Exercise description: Reproduce everything from the line containing "After each image, state" down to the line containing "0.010680, 0.849971, -0.001003]]", changing "top-left" to "upper-left" and leaving all else as it stands.

Data shown:
────────

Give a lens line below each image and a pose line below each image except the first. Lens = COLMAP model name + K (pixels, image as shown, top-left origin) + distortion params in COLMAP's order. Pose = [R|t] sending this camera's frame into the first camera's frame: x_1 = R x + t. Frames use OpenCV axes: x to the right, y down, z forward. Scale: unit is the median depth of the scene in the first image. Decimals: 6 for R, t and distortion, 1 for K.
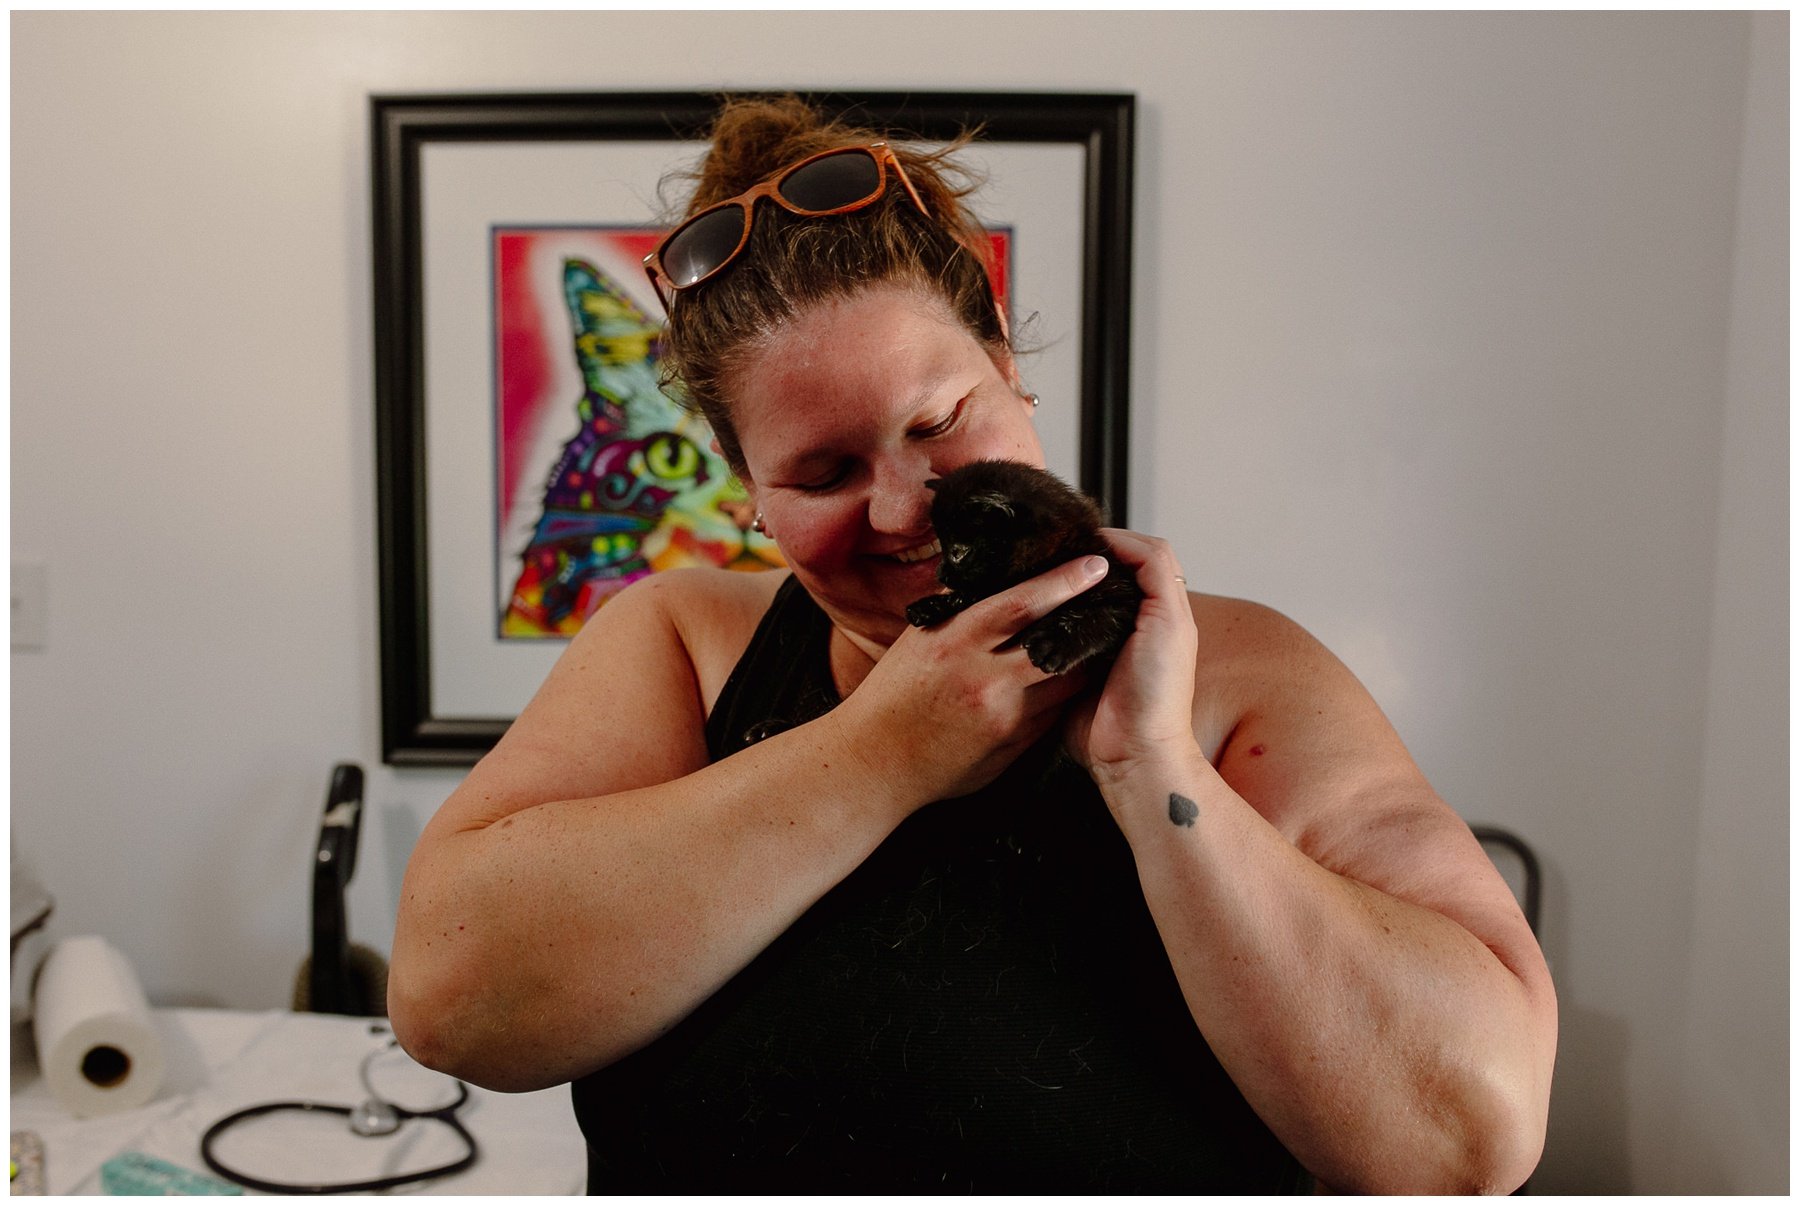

────────

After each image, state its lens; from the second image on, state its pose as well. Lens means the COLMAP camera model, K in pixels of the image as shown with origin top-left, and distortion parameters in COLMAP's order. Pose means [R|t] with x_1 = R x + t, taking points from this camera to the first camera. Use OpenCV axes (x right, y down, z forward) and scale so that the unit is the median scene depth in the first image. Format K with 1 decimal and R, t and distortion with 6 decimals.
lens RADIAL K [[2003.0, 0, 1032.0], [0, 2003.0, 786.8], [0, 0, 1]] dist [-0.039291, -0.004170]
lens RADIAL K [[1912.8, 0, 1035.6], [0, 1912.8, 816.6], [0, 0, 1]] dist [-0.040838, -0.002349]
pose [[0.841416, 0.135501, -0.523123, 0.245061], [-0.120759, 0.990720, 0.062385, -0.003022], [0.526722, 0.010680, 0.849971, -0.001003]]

────────

Answer box:
After each image, state its lens; from the second image on, state its pose as well. Lens means the COLMAP camera model, K in pixels of the image as shown with origin upper-left, and distortion parameters in COLMAP's order. Pose means [R|t] with x_1 = R x + t, taking points from this camera to the first camera. Use OpenCV axes (x right, y down, z forward) and scale so that the unit is the median scene depth in the first image. Format K with 1 decimal and R, t and distortion with 6 decimals.
lens RADIAL K [[2003.0, 0, 1032.0], [0, 2003.0, 786.8], [0, 0, 1]] dist [-0.039291, -0.004170]
lens RADIAL K [[1912.8, 0, 1035.6], [0, 1912.8, 816.6], [0, 0, 1]] dist [-0.040838, -0.002349]
pose [[0.841416, 0.135501, -0.523123, 0.245061], [-0.120759, 0.990720, 0.062385, -0.003022], [0.526722, 0.010680, 0.849971, -0.001003]]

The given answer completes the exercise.